● TEKS YANG DIBERIKAN
++++++
Alhasil, kini Hasan menjadi satu dari lima kader Partai Nasdem yang terpilih sebagai anggota DPRD DKI Jakarta. Tugasnya kini, ingin fokus melakukan pengesahan 17 Perda yang ditargetkan tahun ini.
Di dapilnya, Hasan berhasrat membangun kali swasembada yang melintasi kelurahan Sungai Bambu dan Kebun Bawang. Daerah itu, menurutnya, selalu banjir karena kali meluap akibat kali yang awalnya lebarnya 5 meter menjadi pendek 1,5 meter dipenuhi rumah penduduk. “Memang bantaran kali harus dibersihkan dari pemukiman liar. Dan, kalau kali dibangun makan kemungkinan besar akan dibangun jalan inspeksi,” sebut mantan Bendahara SOKSI Jakarta Utara ini.
Dalam komisi E yang membidangi kesejahteraan rakyat, dirinya pun berharap bisa membenahi kesemerawutan. “Misalnya soal BPJS, saya usul saat rapat dengan SKPD dan RSUD agar tiap rumah sakit ada punya papan informasi soal ada atau tidaknya jumlah kamar perawatan,” katanya.” Tapi itu dianggap tidak bisa karena kalau diberitahu satu kamar kosong, maka sudah ada 40 orang yang akan antri. Memang sekarang karena BPJS orang sakit sedikit lalu masuk rumah sakit,” kritiknya.
Atas masalah itu, anggota Dewan Penasehat Mustafad Jam’iyyah Ahli Thoriqoh Mu’tabaroh Indonesia (JATMI) ini meminta kepada direktur rumah sakit dan satuan Dinas Kesehatan Pemprov DI Jakarta memberikan sanksi bila ada oknum melanggar ketentuan, khususnya soal penolakan terhadap pasien BPJS atau KJS. Ia turut pula mendukung 18 puskemas kecamatan sehingga sebelum ke rumah sakit sudah ada rujukan terlebih dulu.
“Pelayanan BPJS sebaiknya tiap kecamatan. Di Jakarta Utara hanya ada rumah sakit Koja, meski akan dibangun 1000 tambahan tempat tidur tapi saya rasa tak bisa menampung semua. Jadi sebelum ke rumah sakit lewat Puskemas yang juga punya perawatan. Tidak semua langsung dirawat di rumah sakit,” terangya.
++++++
Entri dataset:
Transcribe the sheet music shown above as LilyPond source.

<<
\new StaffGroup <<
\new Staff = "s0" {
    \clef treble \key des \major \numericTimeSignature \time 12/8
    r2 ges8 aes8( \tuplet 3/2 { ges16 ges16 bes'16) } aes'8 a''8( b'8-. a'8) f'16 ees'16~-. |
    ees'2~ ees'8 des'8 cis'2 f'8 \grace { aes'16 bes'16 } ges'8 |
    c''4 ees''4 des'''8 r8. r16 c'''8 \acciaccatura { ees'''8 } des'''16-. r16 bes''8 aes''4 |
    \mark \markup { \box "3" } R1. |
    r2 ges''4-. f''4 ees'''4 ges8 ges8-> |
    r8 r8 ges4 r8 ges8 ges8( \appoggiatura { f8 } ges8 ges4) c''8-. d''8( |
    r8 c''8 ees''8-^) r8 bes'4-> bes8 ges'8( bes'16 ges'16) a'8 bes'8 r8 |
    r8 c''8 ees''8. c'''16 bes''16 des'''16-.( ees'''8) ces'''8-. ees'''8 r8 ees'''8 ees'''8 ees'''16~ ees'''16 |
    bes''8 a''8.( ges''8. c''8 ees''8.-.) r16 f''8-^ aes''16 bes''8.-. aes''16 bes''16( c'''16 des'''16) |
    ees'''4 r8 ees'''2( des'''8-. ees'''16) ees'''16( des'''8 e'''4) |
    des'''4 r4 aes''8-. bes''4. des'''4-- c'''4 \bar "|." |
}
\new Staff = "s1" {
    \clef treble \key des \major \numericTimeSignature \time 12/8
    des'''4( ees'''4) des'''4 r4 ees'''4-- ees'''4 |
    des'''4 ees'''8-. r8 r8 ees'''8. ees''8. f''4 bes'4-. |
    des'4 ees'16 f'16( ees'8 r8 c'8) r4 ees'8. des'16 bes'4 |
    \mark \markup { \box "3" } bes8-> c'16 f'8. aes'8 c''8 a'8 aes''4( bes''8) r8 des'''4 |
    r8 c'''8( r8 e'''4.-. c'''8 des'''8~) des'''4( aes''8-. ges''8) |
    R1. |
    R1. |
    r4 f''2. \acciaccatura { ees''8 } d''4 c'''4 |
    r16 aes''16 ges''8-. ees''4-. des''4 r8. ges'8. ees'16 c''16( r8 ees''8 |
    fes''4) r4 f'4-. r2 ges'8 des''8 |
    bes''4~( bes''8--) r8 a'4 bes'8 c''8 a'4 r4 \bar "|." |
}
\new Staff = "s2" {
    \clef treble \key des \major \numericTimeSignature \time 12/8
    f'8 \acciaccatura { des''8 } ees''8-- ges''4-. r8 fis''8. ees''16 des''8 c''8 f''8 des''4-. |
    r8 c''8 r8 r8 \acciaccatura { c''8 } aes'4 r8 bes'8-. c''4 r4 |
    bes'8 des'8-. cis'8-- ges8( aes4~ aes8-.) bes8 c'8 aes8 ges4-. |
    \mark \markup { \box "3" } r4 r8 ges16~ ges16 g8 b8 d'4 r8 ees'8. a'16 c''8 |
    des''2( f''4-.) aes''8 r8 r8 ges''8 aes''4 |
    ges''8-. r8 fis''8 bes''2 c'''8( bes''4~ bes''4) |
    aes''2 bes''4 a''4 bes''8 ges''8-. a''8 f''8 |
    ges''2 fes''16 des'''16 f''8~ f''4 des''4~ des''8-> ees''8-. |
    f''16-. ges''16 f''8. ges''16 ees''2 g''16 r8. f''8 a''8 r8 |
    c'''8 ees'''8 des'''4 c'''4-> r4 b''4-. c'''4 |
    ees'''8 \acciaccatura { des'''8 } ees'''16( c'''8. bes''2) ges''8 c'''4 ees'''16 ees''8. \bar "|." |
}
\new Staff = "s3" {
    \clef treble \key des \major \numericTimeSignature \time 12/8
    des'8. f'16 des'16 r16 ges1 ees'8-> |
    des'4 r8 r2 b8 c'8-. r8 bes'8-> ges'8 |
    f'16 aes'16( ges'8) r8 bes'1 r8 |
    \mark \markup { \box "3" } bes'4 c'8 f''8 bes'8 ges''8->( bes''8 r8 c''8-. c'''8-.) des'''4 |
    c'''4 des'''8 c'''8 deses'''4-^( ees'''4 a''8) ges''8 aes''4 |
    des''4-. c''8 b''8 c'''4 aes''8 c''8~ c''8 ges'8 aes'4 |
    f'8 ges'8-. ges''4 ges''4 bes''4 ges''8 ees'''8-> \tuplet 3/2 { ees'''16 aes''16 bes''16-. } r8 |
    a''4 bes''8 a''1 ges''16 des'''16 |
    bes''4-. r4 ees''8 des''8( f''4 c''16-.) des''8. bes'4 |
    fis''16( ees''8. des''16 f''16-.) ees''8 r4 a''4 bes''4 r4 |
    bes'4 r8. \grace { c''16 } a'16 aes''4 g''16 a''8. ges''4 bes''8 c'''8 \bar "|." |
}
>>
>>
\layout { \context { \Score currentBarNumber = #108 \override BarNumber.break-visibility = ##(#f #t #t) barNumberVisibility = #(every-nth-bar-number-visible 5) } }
++++++
● TUGAS YANG DIBERIKAN
1. Tentukan apakah setiap pernyataan berikut sesuai dengan teks tentang Hasan sebagai anggota DPRD DKI Jakarta. Jawab ya atau tidak, lalu kutip kata-kata penentunya dari teks. (a) Hasan termasuk satu dari lima kader Partai Nasdem yang terpilih sebagai anggota DPRD DKI Jakarta. (b) Menurut Hasan, kali di dapilnya semula memiliki lebar 10 meter. (c) Hasan bertugas di komisi yang membidangi infrastruktur.
2. Lanjutkan teks tentang Hasan sebagai anggota DPRD DKI Jakarta mulai dari kalimat terakhirnya.

● JAWABAN
1.
(a) Ya: "kini Hasan menjadi satu dari lima kader Partai Nasdem yang terpilih sebagai anggota DPRD DKI Jakarta"
(b) Tidak: "kali yang awalnya lebarnya 5 meter"
(c) Tidak: "Dalam komisi E yang membidangi kesejahteraan rakyat"

2.
Hal lainnya, Hasan meminta pemmerintah agar aktif menyosialisasikan soal keluarga berencana (KB). “Dulu publikasinya luar biasa. Harus diperbanyak sosialisasinya. Sekarang sosialisasi AIDS ini kurang, malah banyak dilakukan kalangan swasta,” pungkasnya.
Memperbaiki Mental
Sebagai Ketua Senam Jantung Sehat Hasan Basri Umar minimal tiga kali menyambangi Gelanggang Olahraga Remaja (GOR) Jakarta Utara, yang letaknya bersebelahan dengan kantor walikota Jakarta Utara. “Senin, Rabu, dan Sabtu jadwal senam sehat, tapi saya hamper tiap hari ke GOR,” akunya.
Hanya saja, Hasan kali ini dikagetkan dengan aksi penerapan parkir berbayar yang dihitung per jam. Seketika dirinya berang merasa aturan ini mengekang, bahkan menutup akses masyarakat untuk masuk sekadar berolahraga.”GOR itu sudah berumur 43 tahun yang dibangun pak Ali Sadikin. Jadi tidak perlu biaya lagi untuk mengembalikan modal pembangunannya dulu. Retribusi parkir berbau komersil itu saya rasa kurang cerdas karena pengunjung GOR kebanyakan masyrakat yang mau berolahraga atau aktifitas seni. Jadi itu menutup akses orang masuk,” jelasnya.
Ia menganjurkan, pihak terkait agar mebentuk upaya komersial di sekitar GOR dengan cara tepat seperti membangun gedung tambahan sebagai penyewaan gedung pernikahan. Cara itu lebih elegan ketimbang membenani wilayah publik dengan retibusi kelewat mahal. “Berenang di GOR saja Rp 4100, bisa lebih mahal biaya parkirnya,” tunjuknya.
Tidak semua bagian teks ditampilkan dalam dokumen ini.